-- Data extract --
-- Opening Marker --
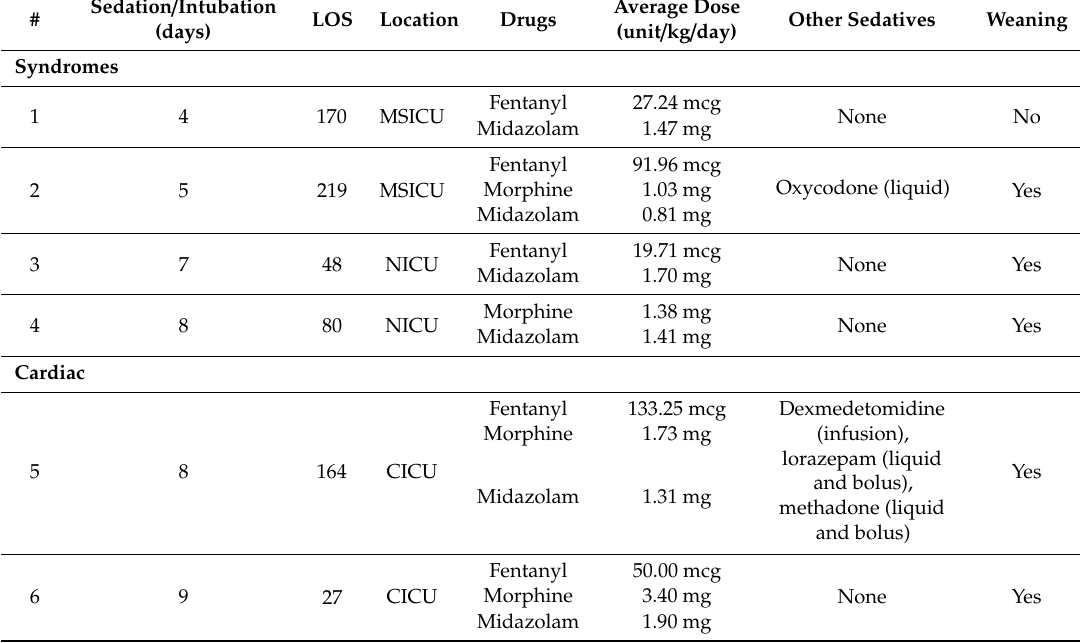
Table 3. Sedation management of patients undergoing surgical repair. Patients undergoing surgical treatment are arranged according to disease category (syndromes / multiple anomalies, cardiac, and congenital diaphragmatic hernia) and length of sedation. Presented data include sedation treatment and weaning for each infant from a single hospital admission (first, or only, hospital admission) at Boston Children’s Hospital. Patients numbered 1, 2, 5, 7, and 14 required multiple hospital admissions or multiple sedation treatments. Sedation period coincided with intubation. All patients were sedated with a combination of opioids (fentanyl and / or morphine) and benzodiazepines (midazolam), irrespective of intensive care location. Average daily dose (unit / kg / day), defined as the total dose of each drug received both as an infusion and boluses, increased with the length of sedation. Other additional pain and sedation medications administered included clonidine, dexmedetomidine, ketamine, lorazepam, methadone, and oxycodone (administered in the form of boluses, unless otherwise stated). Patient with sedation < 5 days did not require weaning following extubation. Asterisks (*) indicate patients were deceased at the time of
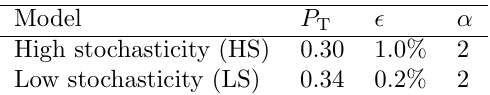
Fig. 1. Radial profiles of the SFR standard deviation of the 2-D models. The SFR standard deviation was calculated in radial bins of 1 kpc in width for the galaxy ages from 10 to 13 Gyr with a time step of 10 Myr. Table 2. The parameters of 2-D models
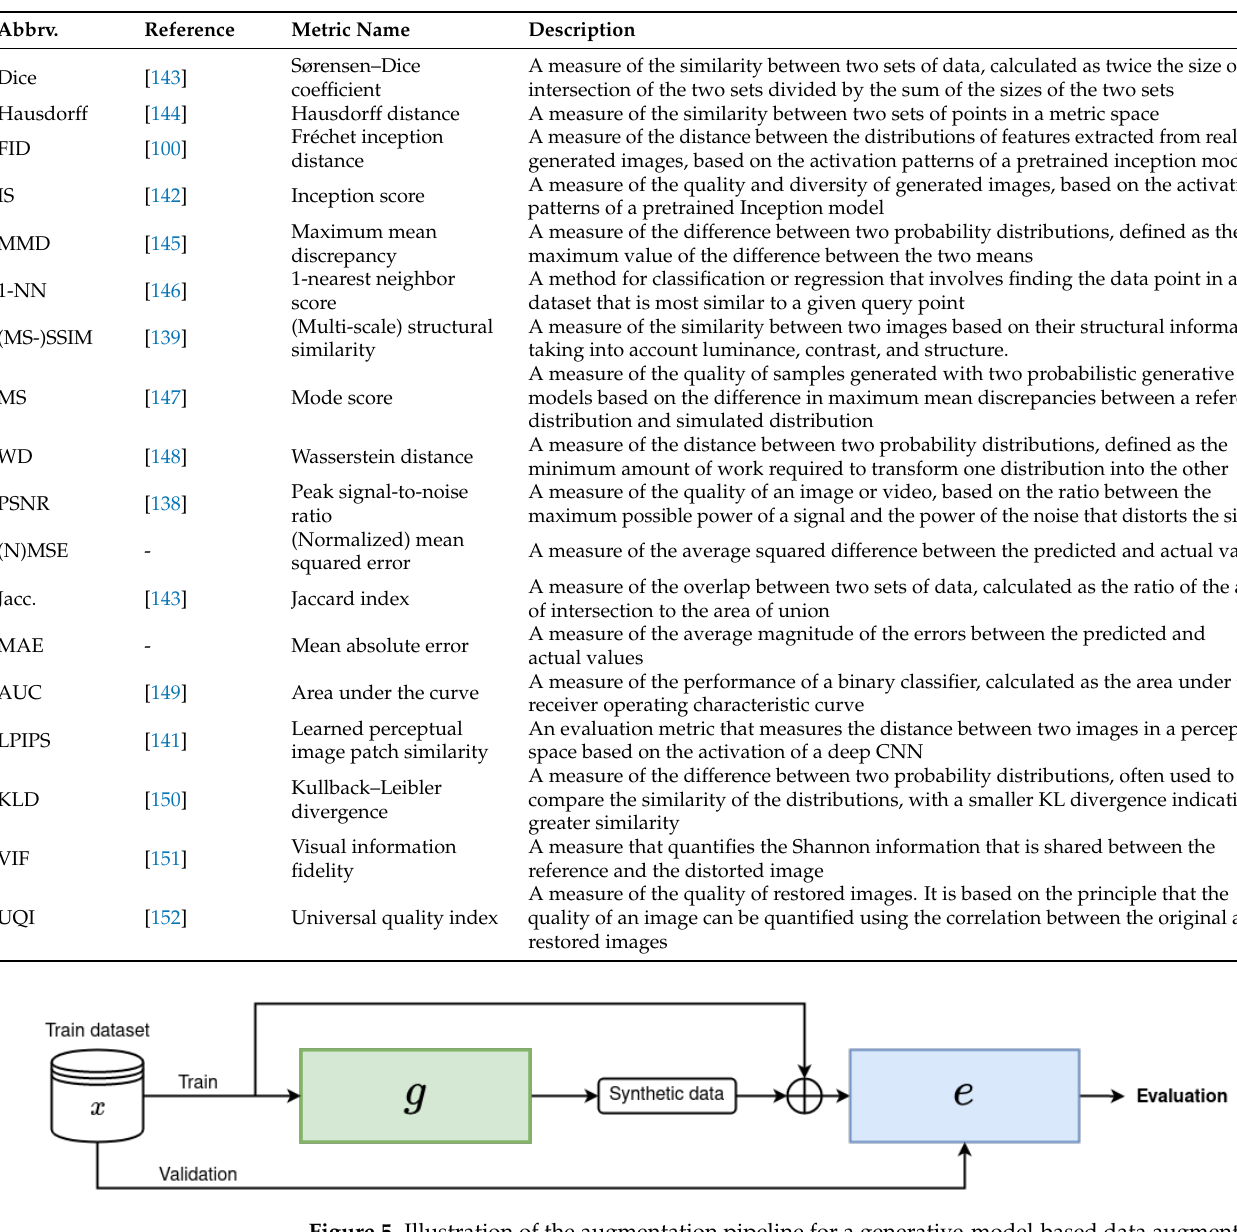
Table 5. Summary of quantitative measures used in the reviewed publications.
-- Closing Marker --
-- Directions --
For every line above, produce an exact transcription that omits the images.

-- Answer to the exercise --
Table 3. Sedation management of patients undergoing surgical repair. Patients undergoing surgical treatment are arranged according to disease category (syndromes / multiple anomalies, cardiac, and congenital diaphragmatic hernia) and length of sedation. Presented data include sedation treatment and weaning for each infant from a single hospital admission (first, or only, hospital admission) at Boston Children’s Hospital. Patients numbered 1, 2, 5, 7, and 14 required multiple hospital admissions or multiple sedation treatments. Sedation period coincided with intubation. All patients were sedated with a combination of opioids (fentanyl and / or morphine) and benzodiazepines (midazolam), irrespective of intensive care location. Average daily dose (unit / kg / day), defined as the total dose of each drug received both as an infusion and boluses, increased with the length of sedation. Other additional pain and sedation medications administered included clonidine, dexmedetomidine, ketamine, lorazepam, methadone, and oxycodone (administered in the form of boluses, unless otherwise stated). Patient with sedation < 5 days did not require weaning following extubation. Asterisks (*) indicate patients were deceased at the time of
Fig. 1. Radial profiles of the SFR standard deviation of the 2-D models. The SFR standard deviation was calculated in radial bins of 1 kpc in width for the galaxy ages from 10 to 13 Gyr with a time step of 10 Myr. Table 2. The parameters of 2-D models
Table 5. Summary of quantitative measures used in the reviewed publications.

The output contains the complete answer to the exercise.